Goal of the exercise → Copy each line exactly, starting with the one that contains "efficiently without added pressure." and stopping after the last line of the material below, with nothing else.
# # # #
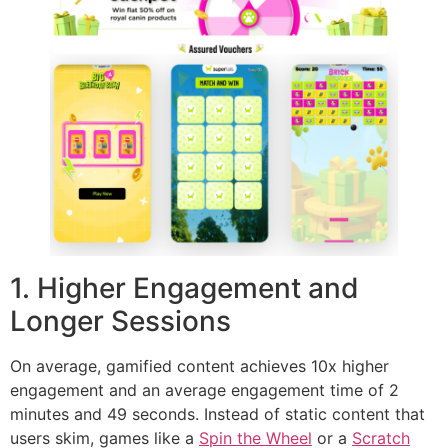
1. Higher Engagement and
Longer Sessions
On average, gamified content achieves 10x higher
engagement and an average engagement time of 2
minutes and 49 seconds. Instead of static content that
users skim, games like a
Spin the Wheel
or a
Scratch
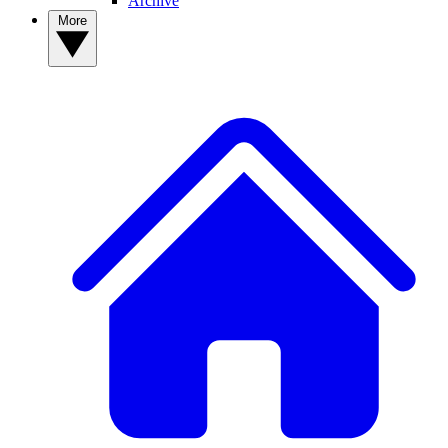
Archive
More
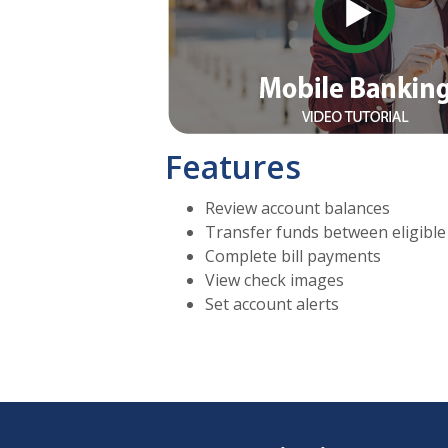
Features
Review account balances
Transfer funds between eligible
Complete bill payments
View check images
Set account alerts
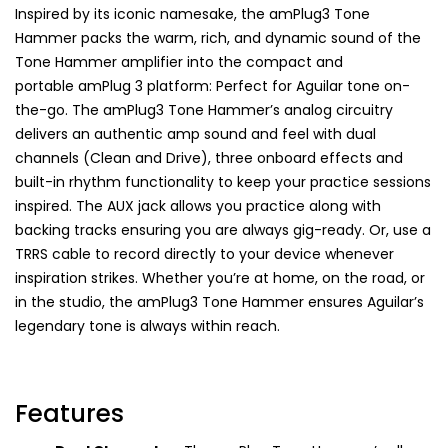
Inspired by its iconic namesake, the amPlug3 Tone
Hammer packs the warm, rich, and dynamic sound of the
Tone Hammer amplifier into the compact and
portable amPlug 3 platform: Perfect for Aguilar tone on-
the-go. The amPlug3 Tone Hammer
’
s analog circuitry
delivers an authentic amp sound and feel with dual
channels (Clean and Drive), three onboard effects and
built-in rhythm functionality to keep your practice sessions
inspired. The AUX jack allows you practice along with
backing tracks ensuring you are always gig-ready. Or, use a
TRRS cable to record directly to your device whenever
inspiration strikes. Whether you’re at home, on the road, or
in the studio, the amPlug3 Tone Hammer ensures Aguilar’s
legendary tone is always within reach.
Features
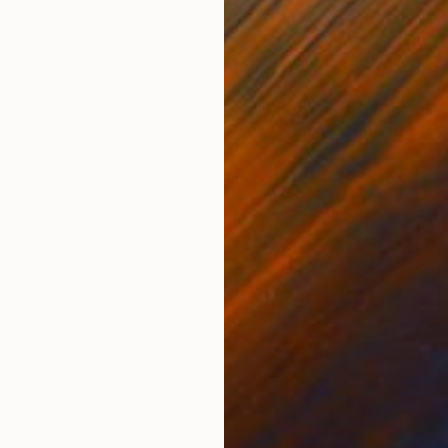
Oil on Fabric
Acry
8.7 x 10.6 in
31.5
ONS
SHIPPING AND RETURNS
olbein pintó de la cuarta esposa de Enrique VIII , Ana 
 " reina fracasada " Holbein en su retrato mejoró su 
ificai...
op Art
,
Portraiture
,
Surrealism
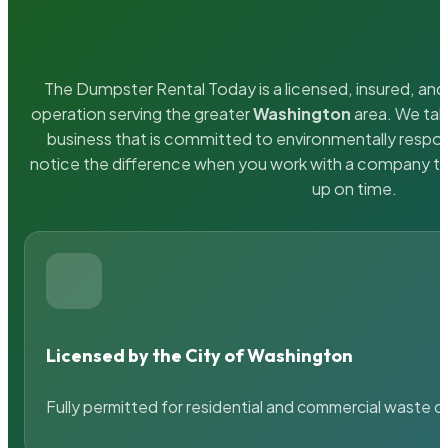
The Dumpster Rental Today is a licensed, insured, and 
operation serving the greater
Washington
area. We take
business that is committed to environmentally respons
notice the difference when you work with a company th
up on time.
Licensed by the City of Washington
Fully permitted for residential and commercial waste c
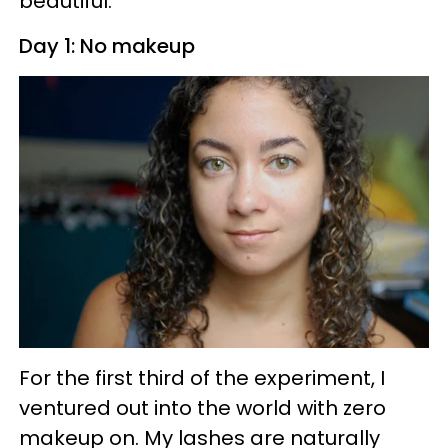
beautiful.
Day 1: No makeup
For the first third of the experiment, I
ventured out into the world with zero
makeup on. My lashes are naturally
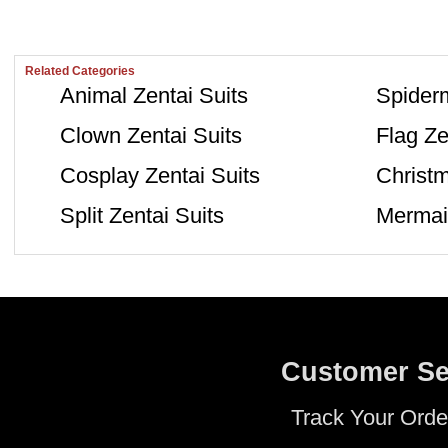
Related Categories
Animal Zentai Suits
Spiderm
Clown Zentai Suits
Flag Ze
Cosplay Zentai Suits
Christm
Split Zentai Suits
Mermaid
Customer Se
Track Your Orde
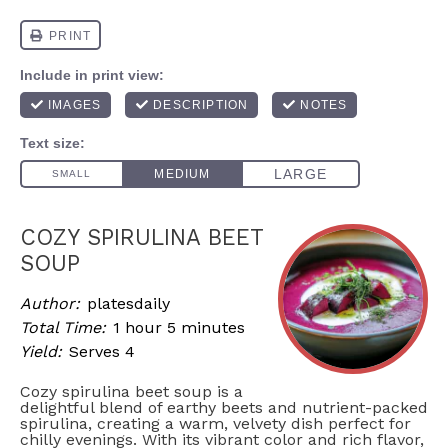
COZY SPIRULINA BEET
SOUP
Author:
platesdaily
Total Time:
1 hour 5 minutes
Yield:
Serves 4
Cozy spirulina beet soup is a
delightful blend of earthy beets and nutrient-packed
spirulina, creating a warm, velvety dish perfect for
chilly evenings. With its vibrant color and rich flavor,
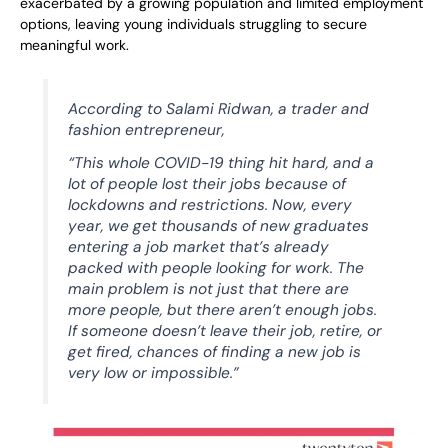
exacerbated by a growing population and limited employment
options, leaving young individuals struggling to secure
meaningful work.
According to Salami Ridwan, a trader and
fashion entrepreneur,
“This whole COVID-19 thing hit hard, and a
lot of people lost their jobs because of
lockdowns and restrictions. Now, every
year, we get thousands of new graduates
entering a job market that’s already
packed with people looking for work. The
main problem is not just that there are
more people, but there aren’t enough jobs.
If someone doesn’t leave their job, retire, or
get fired, chances of finding a new job is
very low or impossible.”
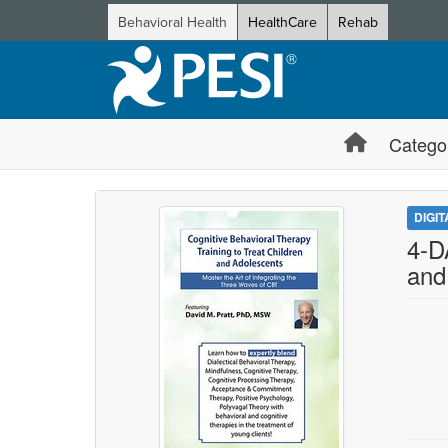
Behavioral Health
HealthCare
Rehab
Catego
DIGI
4-D
and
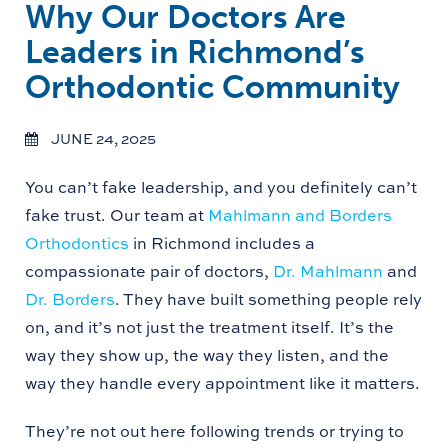
Why Our Doctors Are
Leaders in Richmond’s
Orthodontic Community
JUNE 24, 2025
You can’t fake leadership, and you definitely can’t
fake trust. Our team at
Mahlmann and Borders
Orthodontics
in Richmond includes a
compassionate pair of doctors,
Dr. Mahlmann
and
Dr. Borders
. They have built something people rely
on, and it’s not just the treatment itself. It’s the
way they show up, the way they listen, and the
way they handle every appointment like it matters.
They’re not out here following trends or trying to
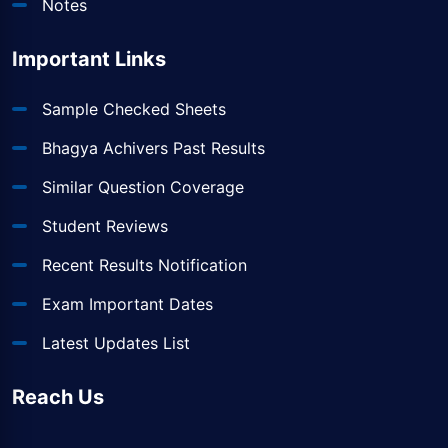
Notes
Important Links
Sample Checked Sheets
Bhagya Achivers Past Results
Similar Question Coverage
Student Reviews
Recent Results Notification
Exam Important Dates
Latest Updates List
Reach Us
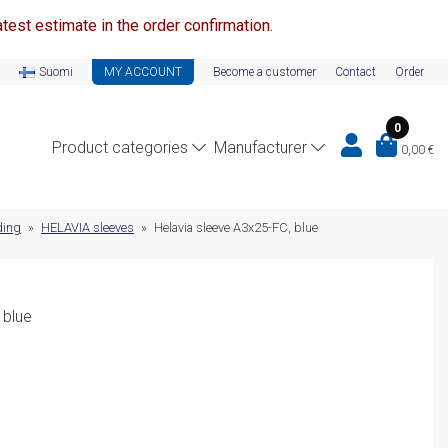
test estimate in the order confirmation.
Suomi
MY ACCOUNT
Become a customer
Contact
Order
0
Product categories
Manufacturer
0,00
€
ding
»
HELAVIA sleeves
»
Helavia sleeve A3x25-FC, blue
 blue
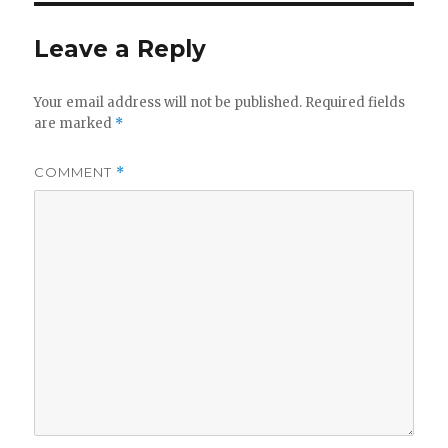
Leave a Reply
Your email address will not be published.
Required fields
are marked
*
COMMENT
*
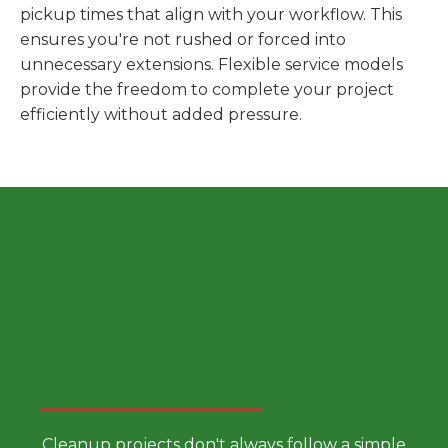
pickup times that align with your workflow. This
ensures you're not rushed or forced into
unnecessary extensions. Flexible service models
provide the freedom to complete your project
efficiently without added pressure.
Choose a Smarter Dumpster
Rental Approach
Cleanup projects don't always follow a simple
# # # #
Response →
efficiently without added pressure.
Choose a Smarter Dumpster
Rental Approach
Cleanup projects don't always follow a simple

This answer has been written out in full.